##### Texto fornecido

Grassi entra na questão da defesa dos direitos animais fazendo uma analogia com os princípios que regem os direitos humanos – o direito à vida , à liberdade e à integridade física. Apresenta as características que justificam e fundamentam a defesa dos animais como sujeitos de direito: o princípio da dorência, as múltiplas maneiras de comunicação,  os graus e tipos de inteligência, a semelhanças psíquicas e emocionais com nós  humanos, e a questão fundamental na defesa ética dos direitos à vida , à líberdade e à integridade psicofísica dos animais; o princípio da igualdade na consideração de interesses semelhantes.

Após dissertar sobre a necessidade de defendermos os direitos animais em oposição ao especísmo (preconceito responsável pela nossa ilusória suposta superioridade sobre outras espécies), o leitor é levado ao submundo, aos bastidores dos cativeiros e métodos de tortura a qual uma infinidade de espécies é  submetida diáriamente para estração de sua carne, pele e secreção de suas glândulas mamarias; para testes de envenenamento, queimaduras e práticas vivisseccionistas;  para apresentação anti-naturais em picadeiros circenses e no cruel e covarde rodeio.

##########
##### Registros de dados

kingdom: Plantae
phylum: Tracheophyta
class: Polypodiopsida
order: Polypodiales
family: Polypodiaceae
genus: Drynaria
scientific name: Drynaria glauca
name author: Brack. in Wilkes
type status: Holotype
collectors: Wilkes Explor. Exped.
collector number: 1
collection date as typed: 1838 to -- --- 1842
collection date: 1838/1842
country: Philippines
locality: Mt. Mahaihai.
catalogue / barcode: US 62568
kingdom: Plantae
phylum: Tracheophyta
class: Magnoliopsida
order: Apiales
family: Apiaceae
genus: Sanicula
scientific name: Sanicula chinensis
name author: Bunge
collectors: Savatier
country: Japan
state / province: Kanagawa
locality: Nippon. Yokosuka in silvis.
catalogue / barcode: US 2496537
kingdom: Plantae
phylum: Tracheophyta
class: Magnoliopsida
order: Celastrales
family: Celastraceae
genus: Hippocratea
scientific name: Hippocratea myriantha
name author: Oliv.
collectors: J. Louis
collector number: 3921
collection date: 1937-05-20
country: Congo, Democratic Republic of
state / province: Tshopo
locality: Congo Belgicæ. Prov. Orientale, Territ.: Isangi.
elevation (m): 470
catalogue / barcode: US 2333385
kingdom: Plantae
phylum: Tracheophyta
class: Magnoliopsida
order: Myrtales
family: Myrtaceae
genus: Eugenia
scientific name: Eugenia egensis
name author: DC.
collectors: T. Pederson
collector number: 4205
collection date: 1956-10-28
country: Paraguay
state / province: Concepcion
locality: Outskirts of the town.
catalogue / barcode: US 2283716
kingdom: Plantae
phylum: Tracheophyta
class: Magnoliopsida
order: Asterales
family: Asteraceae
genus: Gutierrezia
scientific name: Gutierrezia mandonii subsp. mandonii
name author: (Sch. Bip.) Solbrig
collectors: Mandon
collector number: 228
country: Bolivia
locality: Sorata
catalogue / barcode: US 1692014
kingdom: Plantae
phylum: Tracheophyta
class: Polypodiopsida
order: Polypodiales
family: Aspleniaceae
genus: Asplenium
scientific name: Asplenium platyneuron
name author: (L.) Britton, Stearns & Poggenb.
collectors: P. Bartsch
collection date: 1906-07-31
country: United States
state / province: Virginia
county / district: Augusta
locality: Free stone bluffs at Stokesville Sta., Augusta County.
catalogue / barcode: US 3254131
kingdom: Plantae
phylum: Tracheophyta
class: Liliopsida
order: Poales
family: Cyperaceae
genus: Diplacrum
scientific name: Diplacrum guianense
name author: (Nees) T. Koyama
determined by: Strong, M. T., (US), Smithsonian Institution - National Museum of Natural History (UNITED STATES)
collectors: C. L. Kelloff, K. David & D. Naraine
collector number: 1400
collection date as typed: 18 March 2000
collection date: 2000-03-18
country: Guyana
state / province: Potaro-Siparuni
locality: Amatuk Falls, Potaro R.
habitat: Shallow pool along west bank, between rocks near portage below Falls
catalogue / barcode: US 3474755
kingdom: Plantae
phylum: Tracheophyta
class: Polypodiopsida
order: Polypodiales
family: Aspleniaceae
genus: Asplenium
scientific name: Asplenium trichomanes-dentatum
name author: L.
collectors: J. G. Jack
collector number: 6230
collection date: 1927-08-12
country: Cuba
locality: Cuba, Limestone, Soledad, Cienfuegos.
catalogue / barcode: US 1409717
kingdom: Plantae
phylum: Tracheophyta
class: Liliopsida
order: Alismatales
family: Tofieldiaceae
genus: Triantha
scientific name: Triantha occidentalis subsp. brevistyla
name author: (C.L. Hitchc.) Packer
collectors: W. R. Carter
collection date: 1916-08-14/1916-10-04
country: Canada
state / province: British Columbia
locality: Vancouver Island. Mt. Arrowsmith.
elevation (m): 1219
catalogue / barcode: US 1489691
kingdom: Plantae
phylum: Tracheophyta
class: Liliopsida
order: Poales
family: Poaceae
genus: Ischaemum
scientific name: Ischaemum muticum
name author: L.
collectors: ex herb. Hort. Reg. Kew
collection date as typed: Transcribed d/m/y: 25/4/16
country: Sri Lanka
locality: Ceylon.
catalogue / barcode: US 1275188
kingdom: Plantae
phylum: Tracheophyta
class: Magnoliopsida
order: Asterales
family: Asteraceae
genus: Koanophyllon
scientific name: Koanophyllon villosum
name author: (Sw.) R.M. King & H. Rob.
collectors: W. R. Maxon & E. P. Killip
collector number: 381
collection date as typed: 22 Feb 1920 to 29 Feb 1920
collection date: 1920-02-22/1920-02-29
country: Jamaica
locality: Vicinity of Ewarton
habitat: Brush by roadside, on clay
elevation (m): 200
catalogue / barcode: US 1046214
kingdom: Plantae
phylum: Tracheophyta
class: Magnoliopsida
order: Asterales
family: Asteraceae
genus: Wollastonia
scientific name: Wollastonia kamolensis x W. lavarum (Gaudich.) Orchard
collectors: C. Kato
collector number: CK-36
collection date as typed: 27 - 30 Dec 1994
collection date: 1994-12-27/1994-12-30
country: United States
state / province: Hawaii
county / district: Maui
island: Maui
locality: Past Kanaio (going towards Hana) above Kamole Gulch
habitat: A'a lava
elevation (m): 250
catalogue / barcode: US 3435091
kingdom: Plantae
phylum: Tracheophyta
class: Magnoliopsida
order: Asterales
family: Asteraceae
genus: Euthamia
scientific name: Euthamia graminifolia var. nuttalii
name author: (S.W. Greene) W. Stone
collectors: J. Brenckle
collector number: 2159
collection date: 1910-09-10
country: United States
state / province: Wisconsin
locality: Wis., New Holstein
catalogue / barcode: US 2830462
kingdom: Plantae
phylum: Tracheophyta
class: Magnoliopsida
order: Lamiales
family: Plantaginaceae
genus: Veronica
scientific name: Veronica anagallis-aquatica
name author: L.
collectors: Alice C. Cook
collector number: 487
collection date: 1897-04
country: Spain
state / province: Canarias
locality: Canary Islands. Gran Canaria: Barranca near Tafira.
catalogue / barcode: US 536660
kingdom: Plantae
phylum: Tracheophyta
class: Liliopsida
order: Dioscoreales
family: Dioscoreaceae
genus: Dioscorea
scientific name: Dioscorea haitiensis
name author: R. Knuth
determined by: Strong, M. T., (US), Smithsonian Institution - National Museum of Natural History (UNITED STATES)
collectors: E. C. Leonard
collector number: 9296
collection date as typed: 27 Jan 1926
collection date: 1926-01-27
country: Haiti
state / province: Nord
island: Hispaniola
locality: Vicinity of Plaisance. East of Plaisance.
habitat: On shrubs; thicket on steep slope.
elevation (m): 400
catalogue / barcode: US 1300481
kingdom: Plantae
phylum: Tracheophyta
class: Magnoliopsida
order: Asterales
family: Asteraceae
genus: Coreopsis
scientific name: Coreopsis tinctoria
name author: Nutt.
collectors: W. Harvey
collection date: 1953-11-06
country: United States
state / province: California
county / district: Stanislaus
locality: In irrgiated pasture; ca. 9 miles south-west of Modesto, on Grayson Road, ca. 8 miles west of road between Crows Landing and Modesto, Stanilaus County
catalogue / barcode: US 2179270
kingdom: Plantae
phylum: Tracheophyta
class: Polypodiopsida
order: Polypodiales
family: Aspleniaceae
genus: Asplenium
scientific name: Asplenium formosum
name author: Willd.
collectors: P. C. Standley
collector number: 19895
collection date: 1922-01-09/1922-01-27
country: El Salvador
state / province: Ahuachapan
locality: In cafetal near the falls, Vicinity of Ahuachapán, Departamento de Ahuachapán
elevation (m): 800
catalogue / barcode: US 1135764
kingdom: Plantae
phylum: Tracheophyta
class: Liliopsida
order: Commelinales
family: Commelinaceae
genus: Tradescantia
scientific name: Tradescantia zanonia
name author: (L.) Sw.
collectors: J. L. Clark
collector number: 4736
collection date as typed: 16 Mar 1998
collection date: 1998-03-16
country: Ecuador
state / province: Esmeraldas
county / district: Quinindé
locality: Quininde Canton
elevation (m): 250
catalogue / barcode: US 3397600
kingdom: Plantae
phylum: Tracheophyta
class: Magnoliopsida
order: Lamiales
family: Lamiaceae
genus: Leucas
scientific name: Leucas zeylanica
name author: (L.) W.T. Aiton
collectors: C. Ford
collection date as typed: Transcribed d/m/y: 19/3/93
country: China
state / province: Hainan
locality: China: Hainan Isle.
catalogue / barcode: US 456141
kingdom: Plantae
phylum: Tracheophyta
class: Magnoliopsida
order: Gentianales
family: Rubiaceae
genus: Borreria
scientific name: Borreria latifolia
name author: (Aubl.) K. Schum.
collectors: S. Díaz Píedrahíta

##########

> **Questões de estudo**
**A.** Responda às perguntas abaixo com base no texto sobre direitos animais.
(i) Quais são os três direitos humanos que Grassi usa na analogia com a defesa dos animais?
(ii) Como o texto define o especismo?
(iii) Qual prática o texto qualifica como "cruel e covarde"?
**B.** Indique se cada afirmação abaixo está de acordo com o texto sobre direitos animais e cite as palavras do texto que decidem a resposta.
(i) Grassi apresenta o princípio da igualdade na consideração de interesses semelhantes como a questão fundamental na defesa ética dos direitos dos animais.
(ii) O texto menciona a extração da pele dos animais.
(iii) O texto descreve as apresentações em picadeiros circenses como naturais.

> **Resolução das questões**
**A.**
(i) O direito à vida, à liberdade e à integridade física.
(ii) Como o preconceito responsável pela nossa ilusória suposta superioridade sobre outras espécies.
(iii) O rodeio.

**B.**
(i) Sim: "a questão fundamental na defesa ética dos direitos à vida , à líberdade e à integridade psicofísica dos animais; o princípio da igualdade na consideração de interesses semelhantes".
(ii) Sim: "para estração de sua carne, pele e secreção de suas glândulas mamarias".
(iii) Não: "para apresentação anti-naturais em picadeiros circenses".